Mais, redisons-le, il y a encore une autre raison, politique et conjoncturelle cette fois, d’adhérer avec force à l’appel du Haut Comité pour la fraternité humaine. C’est qu’il intervient une semaine après le 7 mai, une date douloureuse dans la mémoire de la communauté sunnite. Or l’inconscience civique est telle au Liban que sur Twitter, ce jour-là, certains ont jeté de l’huile sur le feu et chanté la gloire de ce coup de force du Hezbollah (2008), qui a humilié militairement et politiquement la rue sunnite. De surcroît, l’invitation est intervenue à un moment où Saad Hariri, jaloux pour son leadership et jouant à plein de la fibre confessionnelle, ne cesse d’affirmer que le gouvernement de Hassane Diab, devenu son rival, est celui du Hezbollah.
Face à la dynamique de la division, de la haine et de la violence latente qui se fait jour, il aurait été irresponsable de laisser passer cette occasion rare de combattre positivement ce relâchement national proche de la désintégration et ce repli sur soi-même d’une communauté sunnite acculée à la défensive et qui se croît persécutée, et de renforcer le Liban de la fraternité communautaire, celui-là même qui a frémi dans les masses du 17 octobre. Il fallait à tout prix préserver cet acquis contre les régressions vers le communautarisme qui se manifestent par moments, que ce soit à cause d’une utopie religieuse rétrograde, d’une « reconquista » illettrée, comme dans le Chouf il y a peu, ou d’un coup de force foncier, comme à Lassa ou dans le jurd de Jbeil.
Il faut donc considérer comme un exploit le ralliement à la prière du 14 mai, malgré le climat politique funeste, de la grande institution sunnite des Makassed, colonne vertébrale éducative et sociale de Dar el-Fatwa, et de deux institutions chiites majeures, le Forum de la rencontre des religions de cheikh Ali Mohammad Hussein Fadlallah et les institutions de l’imam Moussa Sadr. Voilà un ferment de fraternité qu’il ne fallait pas négliger, même si comme on le sait, le levain agit d’abord dans le secret de l’enfouissement et le silence de la pâte.

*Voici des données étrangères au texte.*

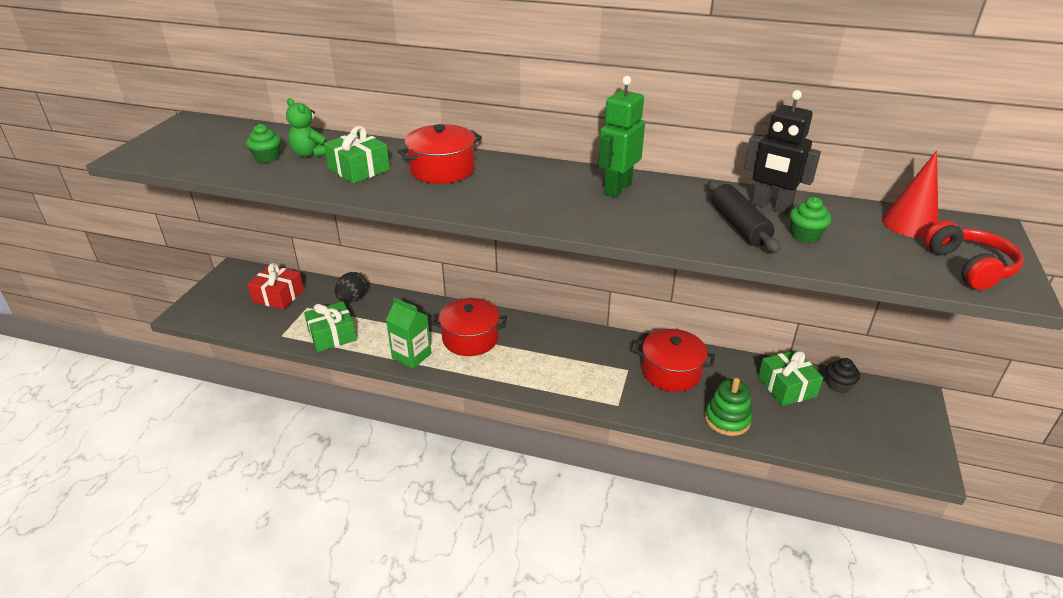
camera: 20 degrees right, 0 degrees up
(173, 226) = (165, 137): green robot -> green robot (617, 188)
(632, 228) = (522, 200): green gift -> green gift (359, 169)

Au nom d’une « culture de la rencontre » que le Liban assure être la sienne, il faudra donc défendre à tout prix ce « jeudi de l’unité dans la prière responsable et la solidarité spirituelle », dans le droit légitime de chacun à se différencier selon sa foi. Après tout, c’est bien à cette profondeur que se retrouvent tous les Libanais.